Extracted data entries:
□ □ □ □ □

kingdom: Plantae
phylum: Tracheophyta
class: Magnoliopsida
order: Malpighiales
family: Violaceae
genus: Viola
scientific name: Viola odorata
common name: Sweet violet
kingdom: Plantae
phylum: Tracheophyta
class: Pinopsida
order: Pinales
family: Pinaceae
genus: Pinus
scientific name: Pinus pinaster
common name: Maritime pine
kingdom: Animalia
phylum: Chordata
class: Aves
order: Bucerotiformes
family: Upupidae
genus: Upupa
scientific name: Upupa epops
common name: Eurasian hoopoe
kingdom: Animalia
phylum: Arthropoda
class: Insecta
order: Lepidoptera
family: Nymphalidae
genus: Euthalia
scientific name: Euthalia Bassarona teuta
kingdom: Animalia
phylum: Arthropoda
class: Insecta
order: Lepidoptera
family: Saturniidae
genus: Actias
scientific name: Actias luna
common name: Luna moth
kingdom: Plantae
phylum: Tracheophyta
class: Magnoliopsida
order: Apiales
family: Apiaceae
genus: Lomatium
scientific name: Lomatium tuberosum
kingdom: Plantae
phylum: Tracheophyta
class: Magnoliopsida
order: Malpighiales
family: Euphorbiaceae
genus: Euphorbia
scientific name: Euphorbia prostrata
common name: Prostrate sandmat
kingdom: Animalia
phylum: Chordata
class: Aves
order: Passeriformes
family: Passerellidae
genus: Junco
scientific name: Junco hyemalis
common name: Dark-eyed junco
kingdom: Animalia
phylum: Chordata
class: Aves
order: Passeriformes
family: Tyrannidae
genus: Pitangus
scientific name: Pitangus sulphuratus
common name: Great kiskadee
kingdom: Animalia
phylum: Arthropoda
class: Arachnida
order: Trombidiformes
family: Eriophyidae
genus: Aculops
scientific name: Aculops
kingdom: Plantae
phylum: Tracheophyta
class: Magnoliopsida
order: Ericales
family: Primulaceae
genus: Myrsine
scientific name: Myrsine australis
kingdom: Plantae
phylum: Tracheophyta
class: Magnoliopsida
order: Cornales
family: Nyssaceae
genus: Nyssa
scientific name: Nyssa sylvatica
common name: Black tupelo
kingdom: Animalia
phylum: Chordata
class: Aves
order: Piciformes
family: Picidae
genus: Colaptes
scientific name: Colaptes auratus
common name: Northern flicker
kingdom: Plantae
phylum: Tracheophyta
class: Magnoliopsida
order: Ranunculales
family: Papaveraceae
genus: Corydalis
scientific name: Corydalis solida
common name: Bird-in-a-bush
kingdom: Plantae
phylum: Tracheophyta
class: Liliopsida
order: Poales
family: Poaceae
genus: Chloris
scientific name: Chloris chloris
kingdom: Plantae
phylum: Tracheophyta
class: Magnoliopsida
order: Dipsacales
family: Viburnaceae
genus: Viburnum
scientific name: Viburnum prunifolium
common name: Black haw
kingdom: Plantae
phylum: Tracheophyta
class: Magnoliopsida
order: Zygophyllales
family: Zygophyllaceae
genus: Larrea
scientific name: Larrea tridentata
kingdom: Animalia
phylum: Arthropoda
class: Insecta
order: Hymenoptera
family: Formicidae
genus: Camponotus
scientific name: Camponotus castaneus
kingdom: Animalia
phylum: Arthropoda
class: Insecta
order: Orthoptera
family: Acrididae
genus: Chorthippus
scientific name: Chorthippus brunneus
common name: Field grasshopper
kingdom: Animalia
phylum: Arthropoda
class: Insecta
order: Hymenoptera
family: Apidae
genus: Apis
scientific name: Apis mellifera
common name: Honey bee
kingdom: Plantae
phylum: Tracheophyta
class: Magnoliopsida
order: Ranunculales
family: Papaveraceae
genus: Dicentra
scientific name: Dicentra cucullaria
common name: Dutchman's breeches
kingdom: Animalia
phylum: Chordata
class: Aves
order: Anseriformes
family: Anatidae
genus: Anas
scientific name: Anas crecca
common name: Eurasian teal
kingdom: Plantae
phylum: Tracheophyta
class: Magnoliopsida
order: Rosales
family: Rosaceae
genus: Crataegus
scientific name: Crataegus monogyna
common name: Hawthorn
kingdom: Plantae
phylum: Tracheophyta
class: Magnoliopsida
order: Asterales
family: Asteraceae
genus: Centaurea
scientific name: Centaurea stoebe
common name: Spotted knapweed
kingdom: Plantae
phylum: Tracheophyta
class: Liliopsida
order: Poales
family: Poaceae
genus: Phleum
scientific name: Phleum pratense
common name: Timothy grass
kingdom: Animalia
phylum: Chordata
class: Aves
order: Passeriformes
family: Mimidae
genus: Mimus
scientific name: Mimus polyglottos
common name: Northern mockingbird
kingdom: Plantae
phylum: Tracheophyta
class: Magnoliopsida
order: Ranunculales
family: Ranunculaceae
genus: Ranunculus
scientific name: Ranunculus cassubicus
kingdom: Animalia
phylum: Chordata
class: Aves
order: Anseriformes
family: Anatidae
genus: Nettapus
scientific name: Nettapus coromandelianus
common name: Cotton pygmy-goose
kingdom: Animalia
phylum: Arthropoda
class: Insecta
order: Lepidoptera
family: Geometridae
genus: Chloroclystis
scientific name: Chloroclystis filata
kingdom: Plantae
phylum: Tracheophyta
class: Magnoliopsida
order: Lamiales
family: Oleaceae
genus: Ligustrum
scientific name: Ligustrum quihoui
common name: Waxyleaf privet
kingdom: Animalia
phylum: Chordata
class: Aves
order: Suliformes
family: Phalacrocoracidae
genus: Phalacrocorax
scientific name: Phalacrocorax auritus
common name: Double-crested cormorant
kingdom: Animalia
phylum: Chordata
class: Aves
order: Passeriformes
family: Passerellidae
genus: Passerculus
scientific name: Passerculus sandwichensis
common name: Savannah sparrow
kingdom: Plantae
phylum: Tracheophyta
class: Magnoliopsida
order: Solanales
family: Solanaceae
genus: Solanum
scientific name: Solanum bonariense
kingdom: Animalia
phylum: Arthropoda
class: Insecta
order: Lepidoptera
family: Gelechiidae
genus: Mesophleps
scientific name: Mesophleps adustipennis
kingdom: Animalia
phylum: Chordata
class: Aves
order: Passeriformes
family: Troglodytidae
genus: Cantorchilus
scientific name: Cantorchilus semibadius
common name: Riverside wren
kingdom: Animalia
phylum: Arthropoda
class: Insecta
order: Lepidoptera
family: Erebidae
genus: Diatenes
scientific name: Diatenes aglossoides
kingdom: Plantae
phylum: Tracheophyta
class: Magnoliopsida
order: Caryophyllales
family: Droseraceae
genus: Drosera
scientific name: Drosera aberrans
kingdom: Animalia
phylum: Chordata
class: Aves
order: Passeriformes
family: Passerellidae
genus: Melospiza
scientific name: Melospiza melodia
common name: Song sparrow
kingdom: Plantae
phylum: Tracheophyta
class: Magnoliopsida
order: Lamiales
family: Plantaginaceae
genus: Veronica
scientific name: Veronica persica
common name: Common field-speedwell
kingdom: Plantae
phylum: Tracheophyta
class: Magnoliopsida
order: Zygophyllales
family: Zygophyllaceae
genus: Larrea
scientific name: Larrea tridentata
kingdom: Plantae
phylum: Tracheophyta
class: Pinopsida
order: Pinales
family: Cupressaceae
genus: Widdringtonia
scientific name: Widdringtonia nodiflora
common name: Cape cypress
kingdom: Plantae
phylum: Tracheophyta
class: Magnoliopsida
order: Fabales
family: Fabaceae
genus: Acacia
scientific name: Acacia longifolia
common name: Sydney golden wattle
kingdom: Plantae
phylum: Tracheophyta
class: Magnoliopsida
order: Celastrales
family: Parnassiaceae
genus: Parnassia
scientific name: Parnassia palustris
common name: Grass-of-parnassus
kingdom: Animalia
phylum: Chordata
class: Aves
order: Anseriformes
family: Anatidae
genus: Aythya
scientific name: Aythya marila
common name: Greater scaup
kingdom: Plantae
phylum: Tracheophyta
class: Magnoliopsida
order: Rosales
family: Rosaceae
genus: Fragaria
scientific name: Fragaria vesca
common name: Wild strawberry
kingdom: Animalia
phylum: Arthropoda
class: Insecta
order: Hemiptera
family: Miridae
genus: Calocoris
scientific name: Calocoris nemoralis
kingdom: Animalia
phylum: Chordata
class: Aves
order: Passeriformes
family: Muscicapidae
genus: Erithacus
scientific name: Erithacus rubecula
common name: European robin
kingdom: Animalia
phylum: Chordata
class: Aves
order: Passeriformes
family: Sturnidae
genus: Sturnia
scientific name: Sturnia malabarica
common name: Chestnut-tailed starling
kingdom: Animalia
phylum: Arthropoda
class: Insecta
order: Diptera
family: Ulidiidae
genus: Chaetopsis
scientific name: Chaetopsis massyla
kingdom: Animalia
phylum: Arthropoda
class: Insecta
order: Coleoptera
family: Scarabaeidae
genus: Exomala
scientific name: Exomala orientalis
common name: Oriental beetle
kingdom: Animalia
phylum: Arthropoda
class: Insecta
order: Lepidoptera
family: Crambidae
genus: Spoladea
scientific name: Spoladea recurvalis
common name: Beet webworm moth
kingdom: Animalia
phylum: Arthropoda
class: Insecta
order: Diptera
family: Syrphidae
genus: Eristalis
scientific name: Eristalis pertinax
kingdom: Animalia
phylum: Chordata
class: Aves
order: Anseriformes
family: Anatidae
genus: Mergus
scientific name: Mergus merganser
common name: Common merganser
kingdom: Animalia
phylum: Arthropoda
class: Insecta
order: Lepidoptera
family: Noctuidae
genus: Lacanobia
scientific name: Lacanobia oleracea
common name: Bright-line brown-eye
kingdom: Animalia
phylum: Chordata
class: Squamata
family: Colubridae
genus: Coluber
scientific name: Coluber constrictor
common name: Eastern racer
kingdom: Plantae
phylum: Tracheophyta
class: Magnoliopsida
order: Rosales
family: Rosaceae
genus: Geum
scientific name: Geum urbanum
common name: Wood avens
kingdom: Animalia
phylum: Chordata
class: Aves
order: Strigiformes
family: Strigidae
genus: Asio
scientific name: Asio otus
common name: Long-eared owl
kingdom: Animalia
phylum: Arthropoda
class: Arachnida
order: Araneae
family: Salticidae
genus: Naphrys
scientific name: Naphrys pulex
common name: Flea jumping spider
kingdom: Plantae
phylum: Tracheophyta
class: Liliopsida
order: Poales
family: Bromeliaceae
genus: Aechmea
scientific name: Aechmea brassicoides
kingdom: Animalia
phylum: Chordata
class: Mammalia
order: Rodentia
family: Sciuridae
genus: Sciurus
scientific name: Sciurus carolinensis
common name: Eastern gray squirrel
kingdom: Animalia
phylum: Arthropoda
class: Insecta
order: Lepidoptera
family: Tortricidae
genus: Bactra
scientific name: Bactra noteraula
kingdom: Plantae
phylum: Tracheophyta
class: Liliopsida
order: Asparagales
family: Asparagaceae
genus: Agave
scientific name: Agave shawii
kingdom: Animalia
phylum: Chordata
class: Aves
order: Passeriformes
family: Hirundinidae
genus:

□ □ □ □ □

Reproduce the listing word for word, from its first line through the line containing "order: Cornales".

kingdom: Plantae
phylum: Tracheophyta
class: Magnoliopsida
order: Malpighiales
family: Violaceae
genus: Viola
scientific name: Viola odorata
common name: Sweet violet
kingdom: Plantae
phylum: Tracheophyta
class: Pinopsida
order: Pinales
family: Pinaceae
genus: Pinus
scientific name: Pinus pinaster
common name: Maritime pine
kingdom: Animalia
phylum: Chordata
class: Aves
order: Bucerotiformes
family: Upupidae
genus: Upupa
scientific name: Upupa epops
common name: Eurasian hoopoe
kingdom: Animalia
phylum: Arthropoda
class: Insecta
order: Lepidoptera
family: Nymphalidae
genus: Euthalia
scientific name: Euthalia Bassarona teuta
kingdom: Animalia
phylum: Arthropoda
class: Insecta
order: Lepidoptera
family: Saturniidae
genus: Actias
scientific name: Actias luna
common name: Luna moth
kingdom: Plantae
phylum: Tracheophyta
class: Magnoliopsida
order: Apiales
family: Apiaceae
genus: Lomatium
scientific name: Lomatium tuberosum
kingdom: Plantae
phylum: Tracheophyta
class: Magnoliopsida
order: Malpighiales
family: Euphorbiaceae
genus: Euphorbia
scientific name: Euphorbia prostrata
common name: Prostrate sandmat
kingdom: Animalia
phylum: Chordata
class: Aves
order: Passeriformes
family: Passerellidae
genus: Junco
scientific name: Junco hyemalis
common name: Dark-eyed junco
kingdom: Animalia
phylum: Chordata
class: Aves
order: Passeriformes
family: Tyrannidae
genus: Pitangus
scientific name: Pitangus sulphuratus
common name: Great kiskadee
kingdom: Animalia
phylum: Arthropoda
class: Arachnida
order: Trombidiformes
family: Eriophyidae
genus: Aculops
scientific name: Aculops
kingdom: Plantae
phylum: Tracheophyta
class: Magnoliopsida
order: Ericales
family: Primulaceae
genus: Myrsine
scientific name: Myrsine australis
kingdom: Plantae
phylum: Tracheophyta
class: Magnoliopsida
order: Cornales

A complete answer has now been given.